Traffic in the streets of New Providence tell us more than we would like to know about one another. Impatience may be the least of the problems we see there. The endless anger and the need to express it, by any means, are not to be taken lightly. How is it that a person becomes so incensed by another driver’s reasonable caution that they get out of their vehicle to instigate a fight, with or without a weapon? What does it mean when so many of us try not to react to the ludicrous behavior we see on the road because “they might have a gun” and we do not want to become the country’s next murder victim? Most people who do not work from home start their days with the kind of frustration that should not live in anyone at nine o’clock in the morning, but that is a consequence of driving to work.

We all complain about customer service and it not being our fault that people hate their jobs, but we are all less than cheerful after an hour in traffic, guessing what other drivers will do and trying to avoid the consequences of their actions. How could we not be exhausted by the time we get to our destinations? There is pent up frustration that has to go somewhere, and without the ability to recognize and manage our emotions, without the safety of talking about our feelings without being judged, and without the freedom to take a few minutes to recalibrate, it is almost inevitable that an relatively innocent person will bare the brunt of out frustration.

Living in New Providence, truth be told, is hard. Having to drive everywhere we go is difficult. The lack of safe, reliable public transportation to get to and from work and school is inconvenient and costly. Living in a society plagued by violence that seems, at times, to be indiscriminate or rooted in petty motivations, is scary and tiring. We are always on guard. We are always in defense mode. The tension wreaks havoc on our minds and bodies.

There is an anger problem here. There is a widespread attempt to push back against the lack of control that people have in their lives. There is little value assigned to human life, especially when the lives are seen as separate from our own. The traffic problem we have is not just that people are jerks or that people are absolute idiots who do not know or have no regard for the rules of the road. This, too, may be true. It is also that people feel lost and powerless, that people have no regard for other people’s lives, and that people have little focus on the longterm.

There is no quick fix for the problems we have allowed to fester. We have years of work to do. We need to find the cause of the hopelessness, lack of control, and anger that people feel.
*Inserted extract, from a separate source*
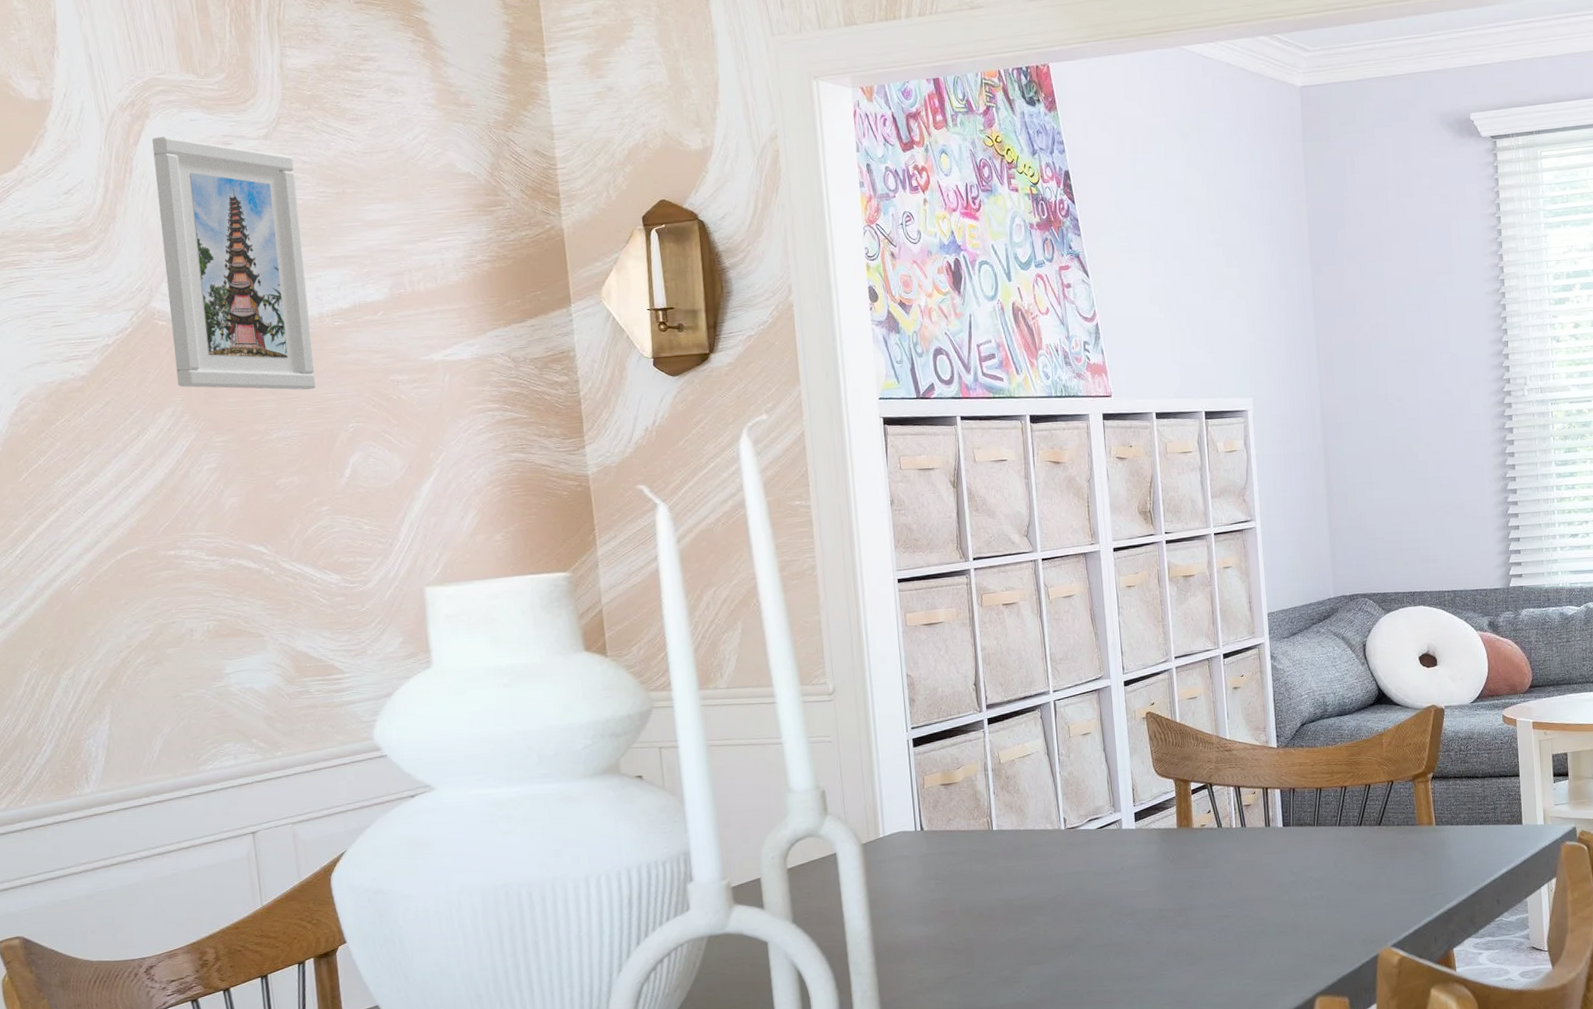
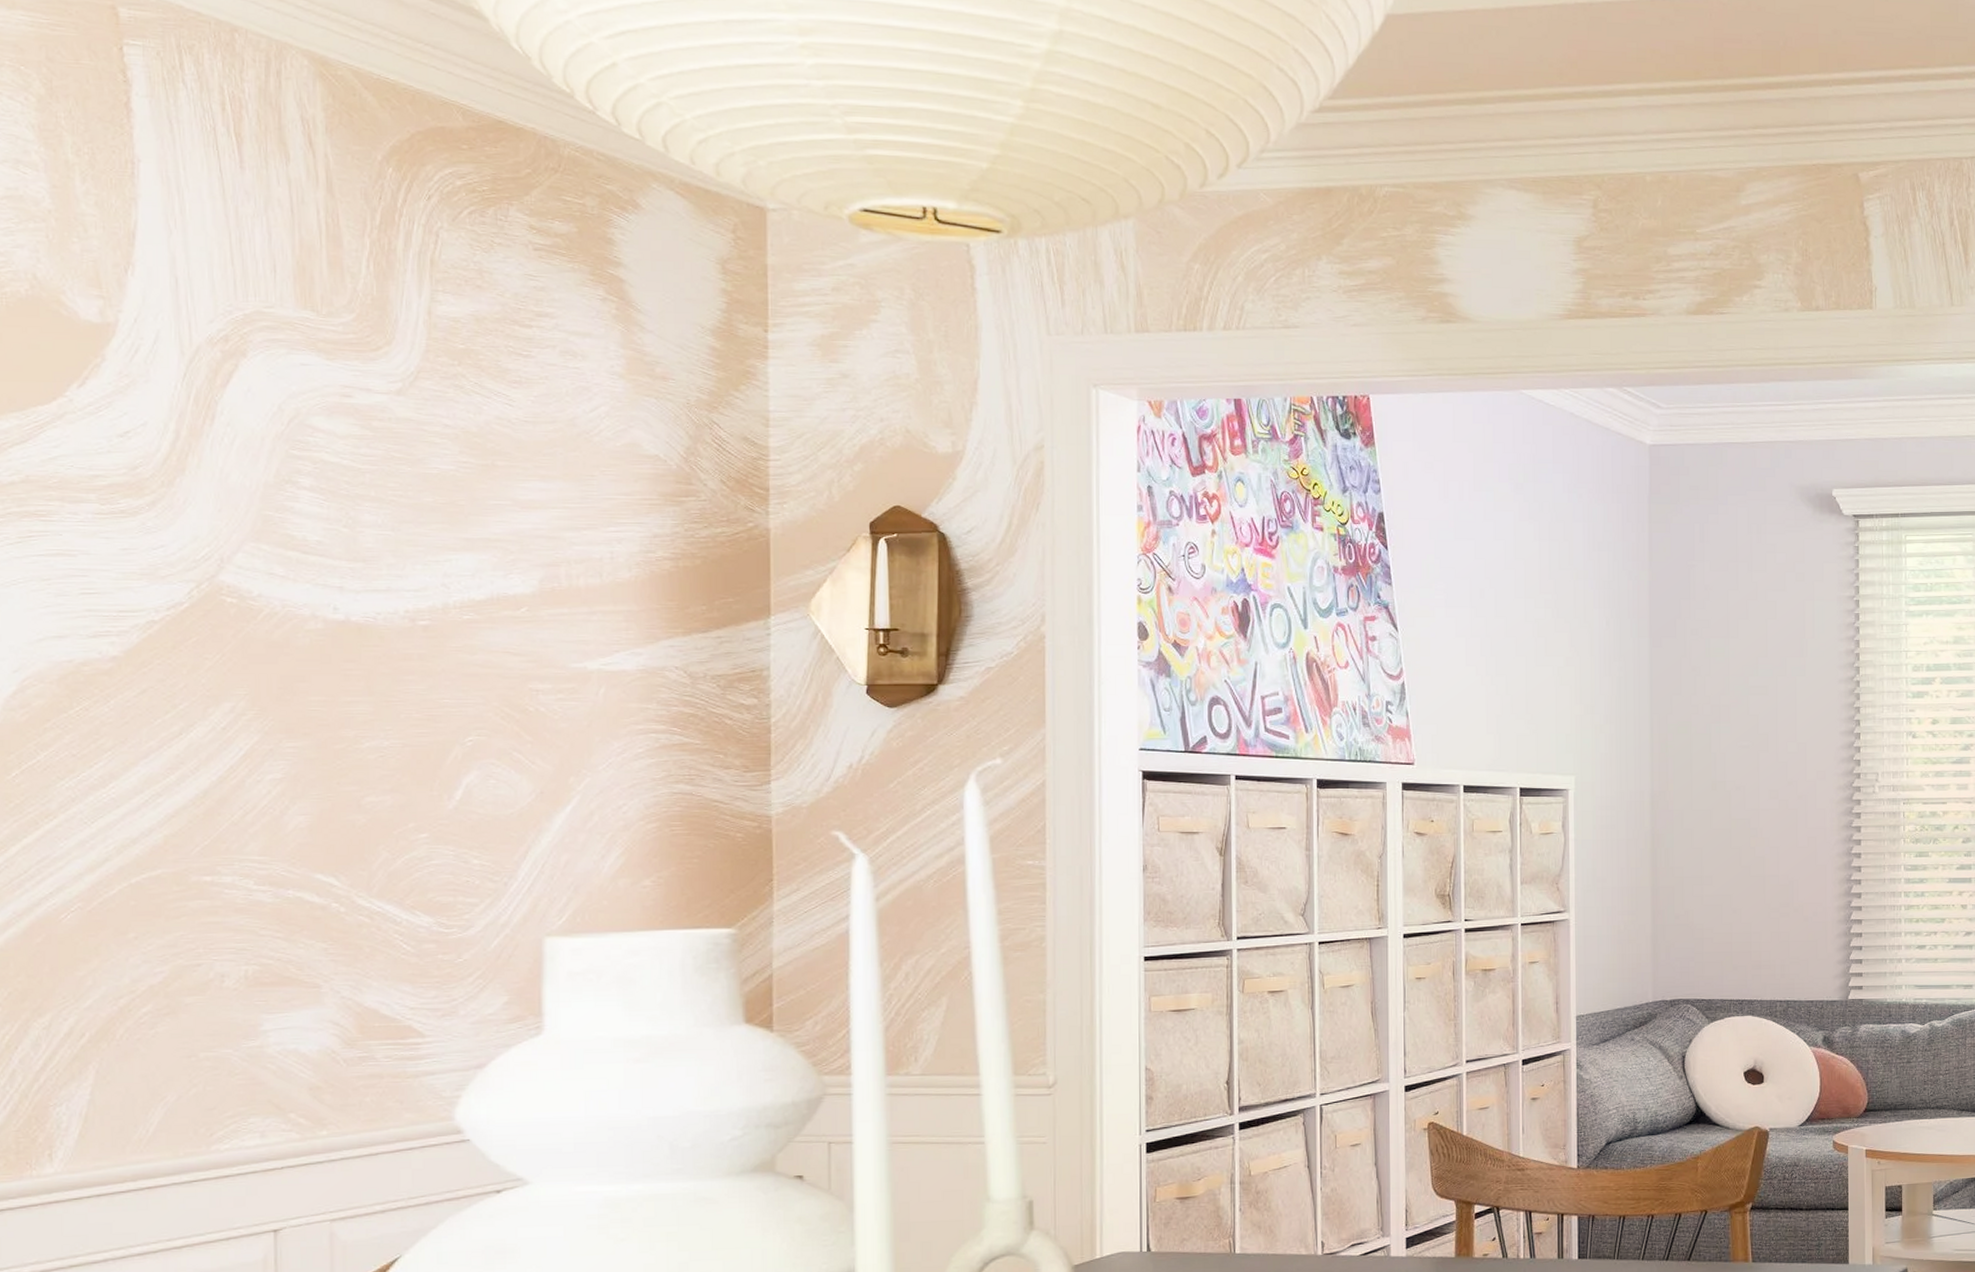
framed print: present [151,136,317,390] -> none [243,380,432,692]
We need to help them to identify these feelings and to manage them in healthy ways. We have to find ways to build community and shared sense of responsibility for our collective wellbeing. This is a role for families, schools, faith-based organisations, and government entities to play. We did not get here overnight, and there is no quick and easy way out of it. Conversations, social protection, civic education, conflict management, and community programming are all a part of the solution, and this requires investment. The question is, as always, what is the longterm transformation worth to the government and the private sector which have the means to invest and innovate?

Published in The Tribune on September 11, 2024.